**THE PROBLEM**
Return the data below exactly, minus the pictures.

(Dataset entries)

====

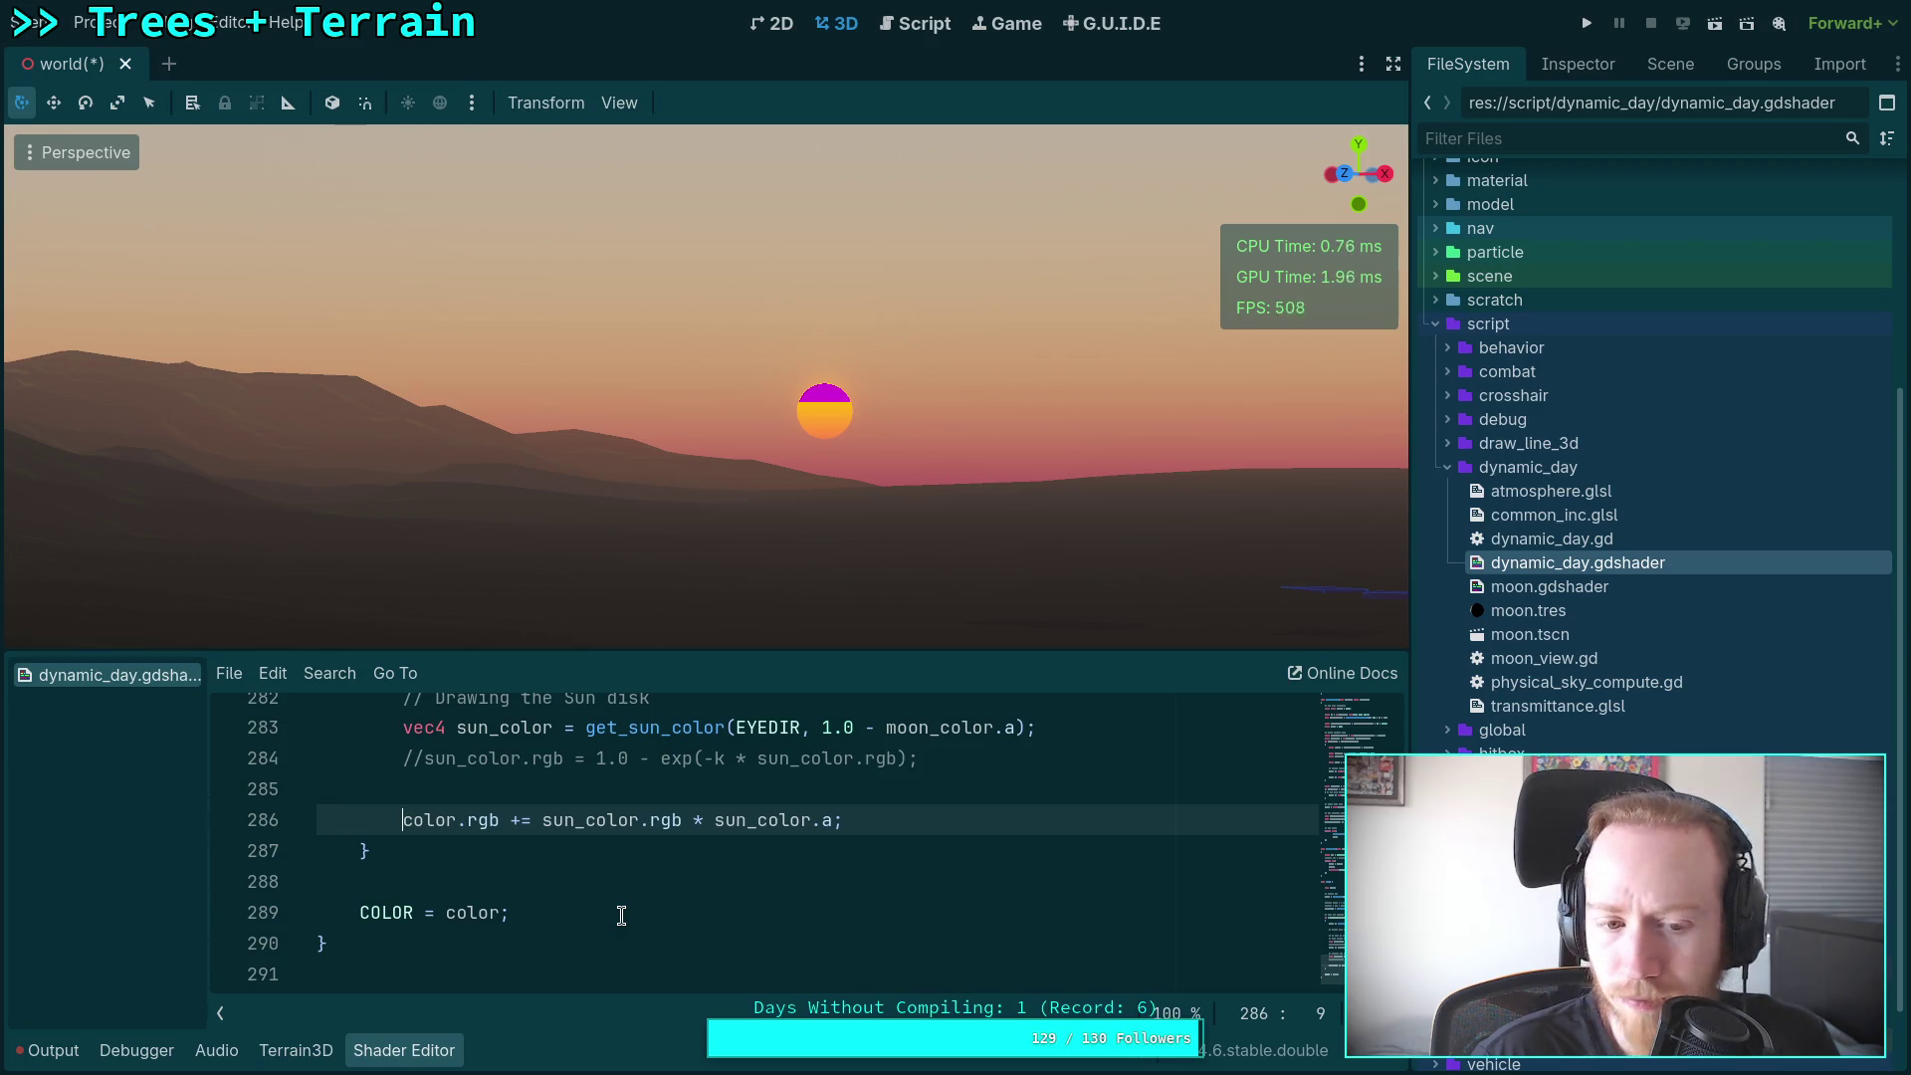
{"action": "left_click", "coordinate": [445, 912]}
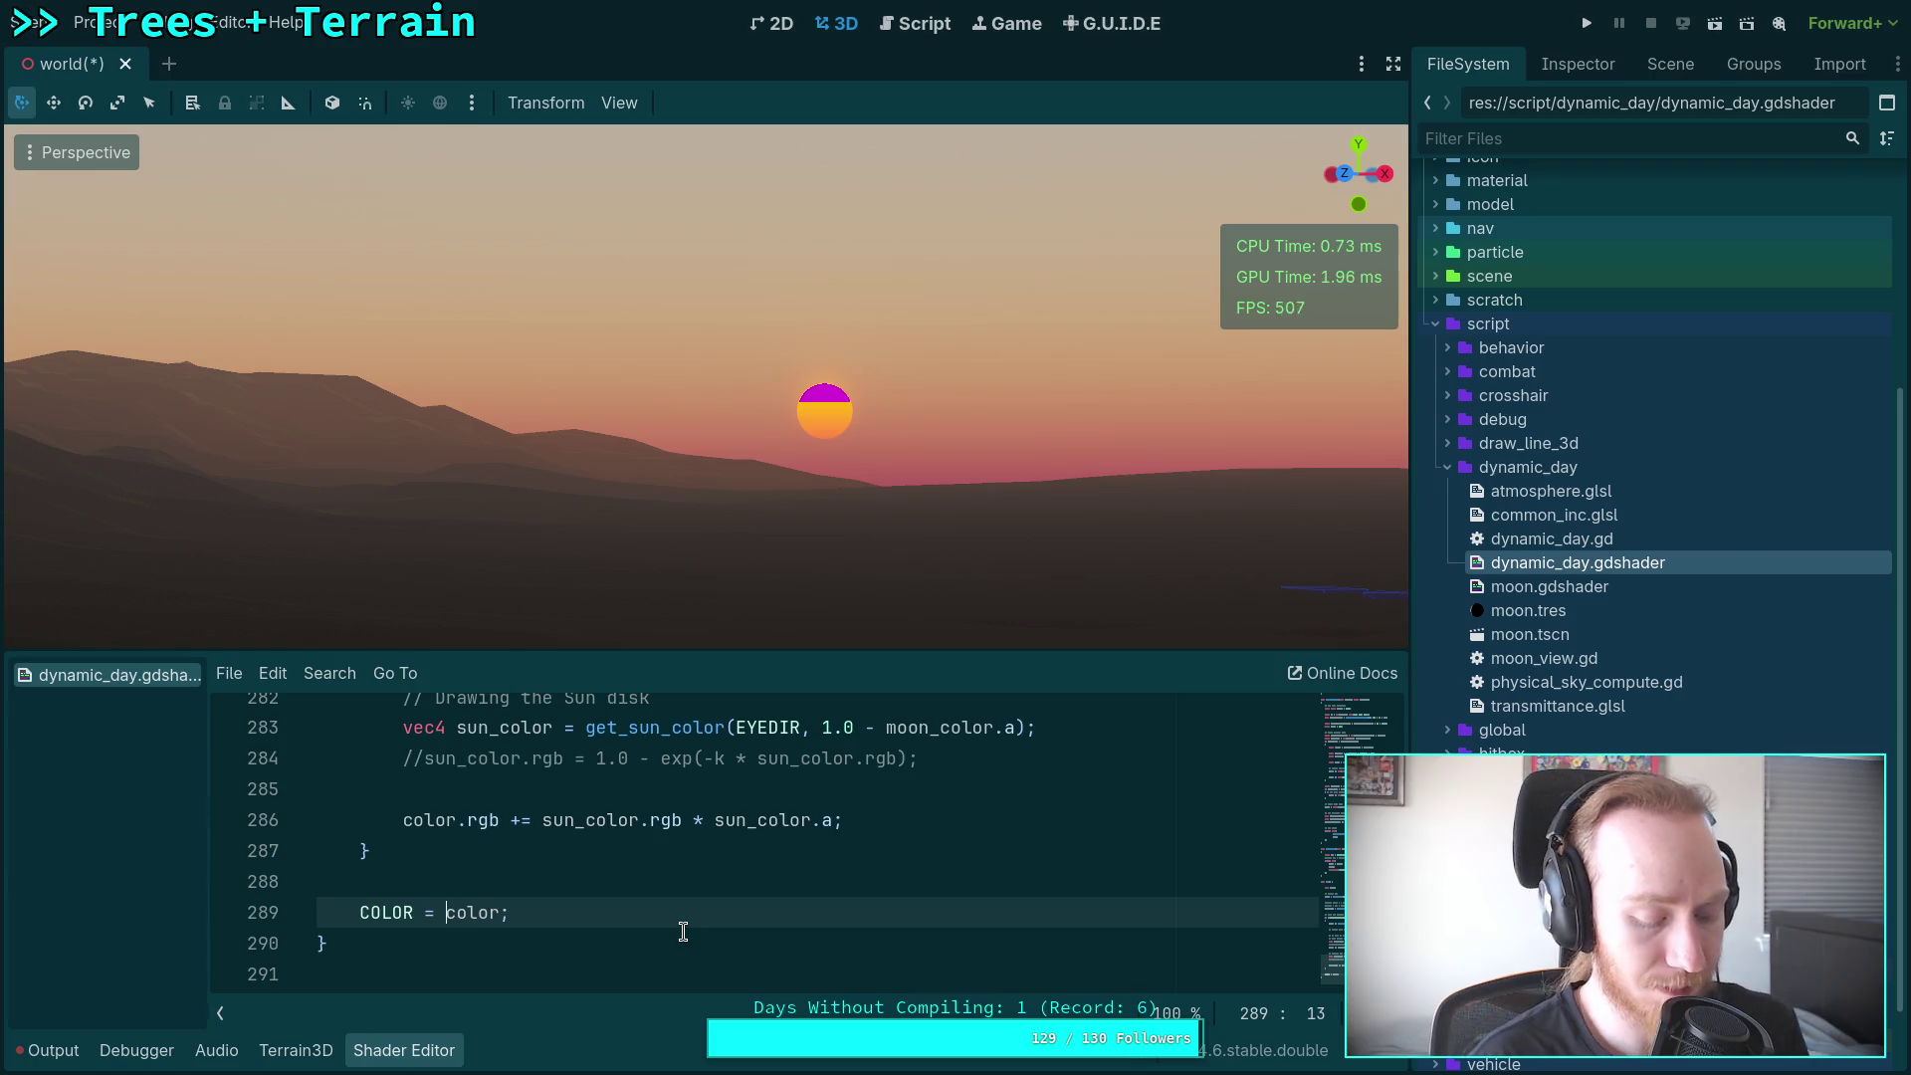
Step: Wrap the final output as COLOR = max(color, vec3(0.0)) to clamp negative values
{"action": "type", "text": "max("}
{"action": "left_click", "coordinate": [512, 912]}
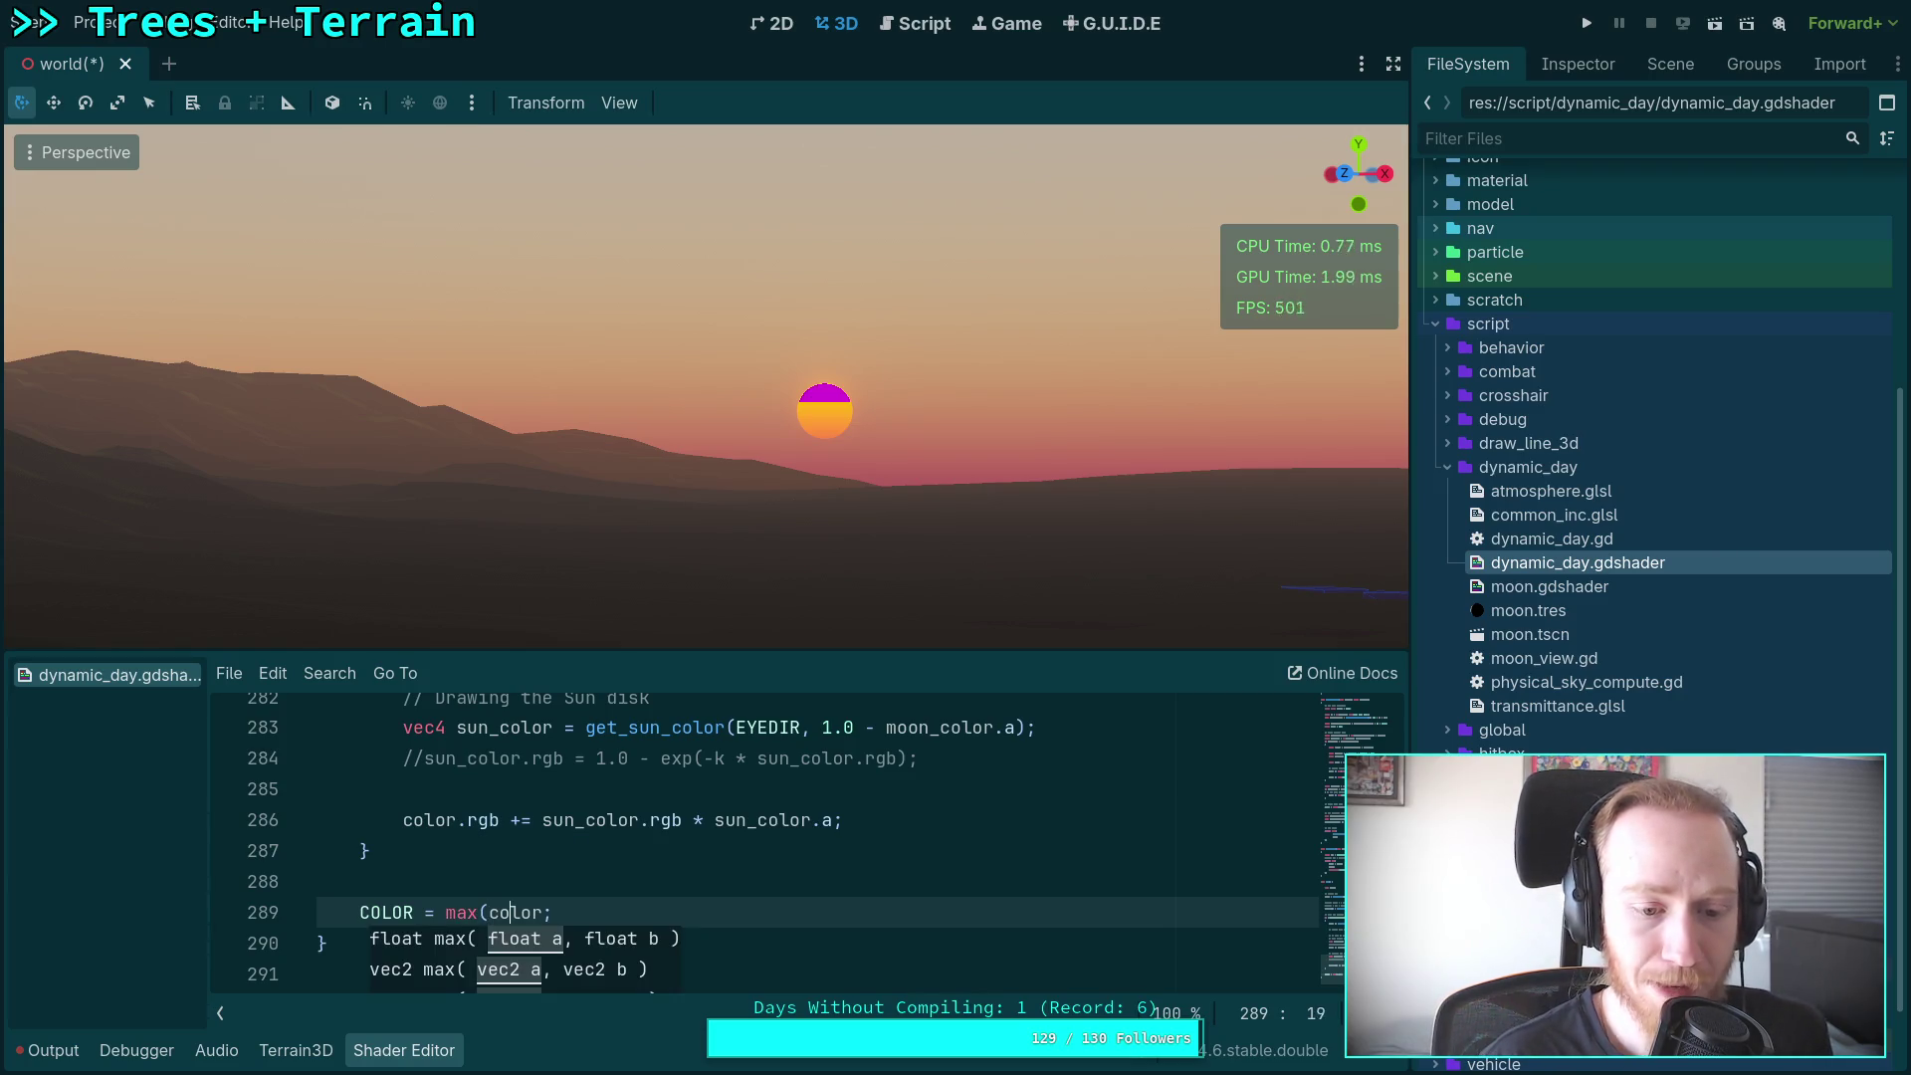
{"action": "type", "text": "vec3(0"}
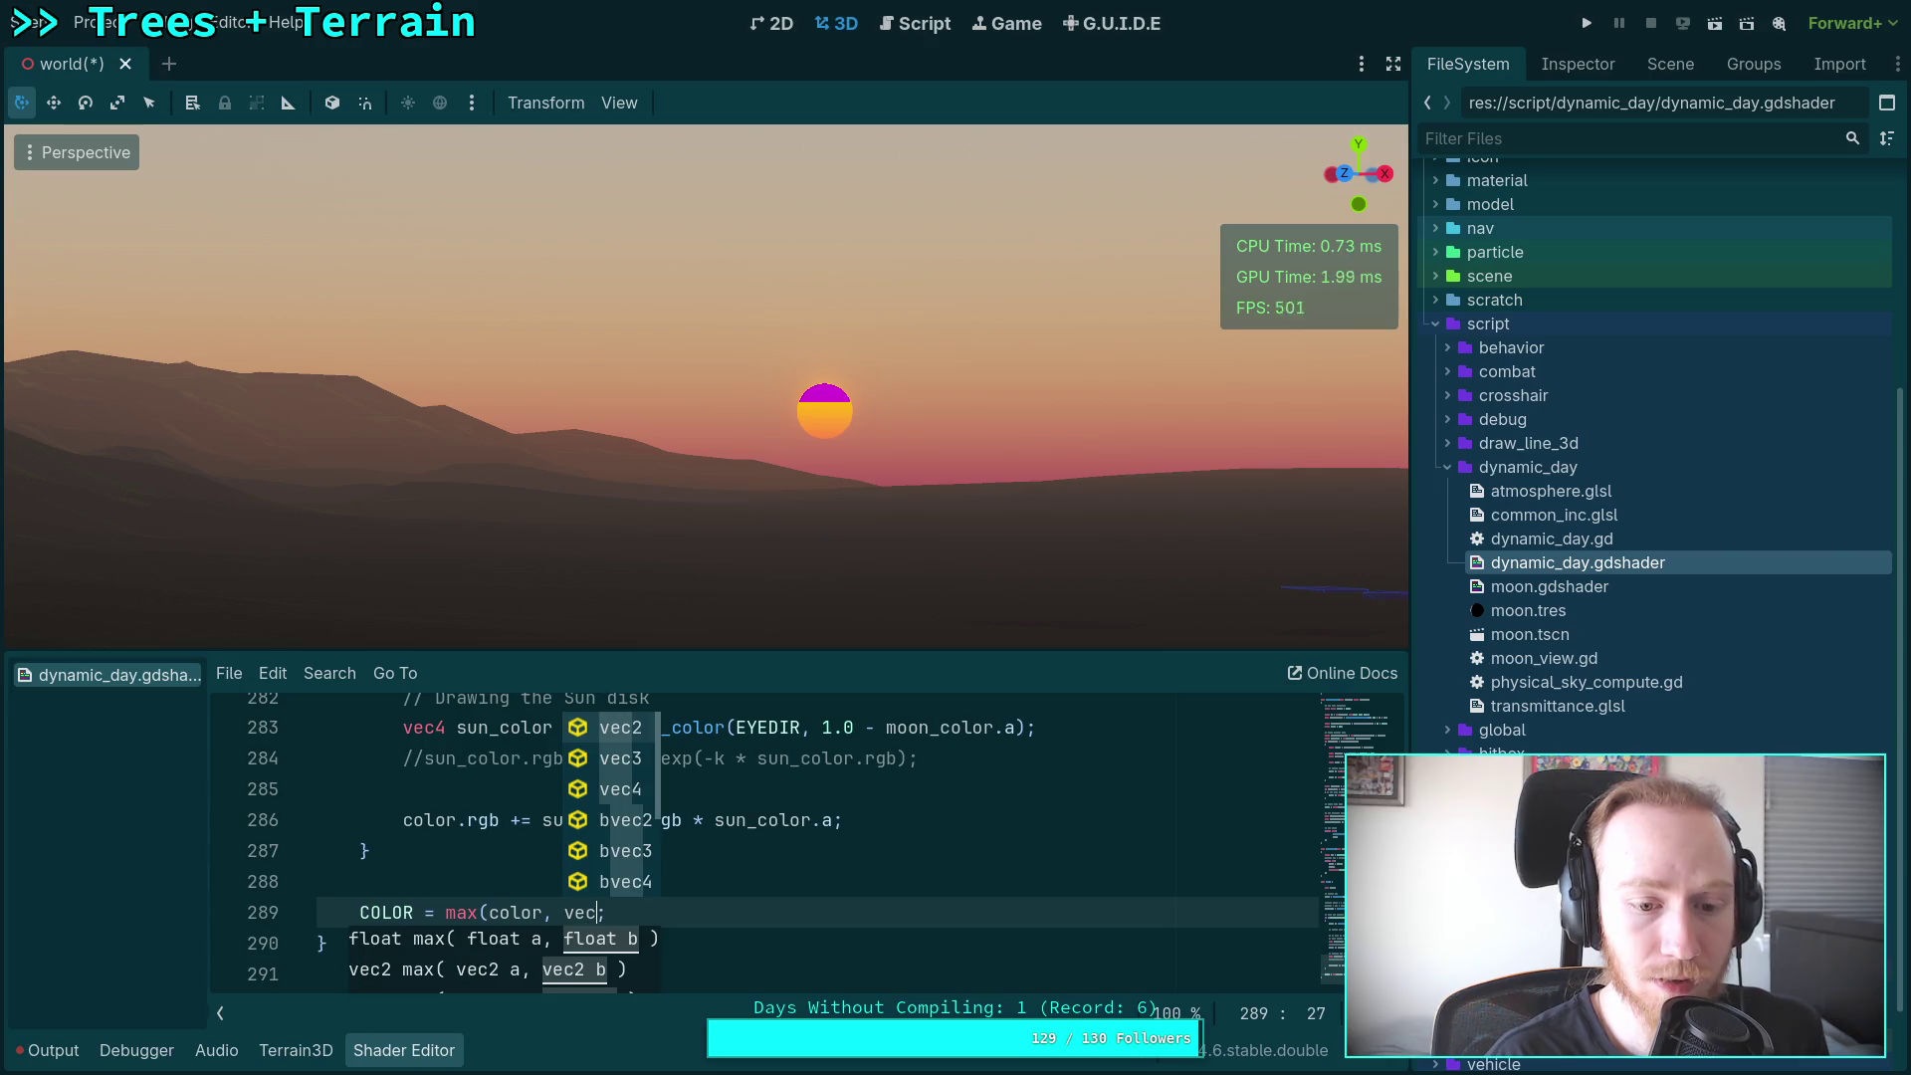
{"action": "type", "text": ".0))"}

====

**ANSWER SECTION**
{"action": "left_click", "coordinate": [445, 912]}
Step: Wrap the final output as COLOR = max(color, vec3(0.0)) to clamp negative values
{"action": "type", "text": "max("}
{"action": "left_click", "coordinate": [512, 912]}
{"action": "type", "text": "vec3(0"}
{"action": "type", "text": ".0))"}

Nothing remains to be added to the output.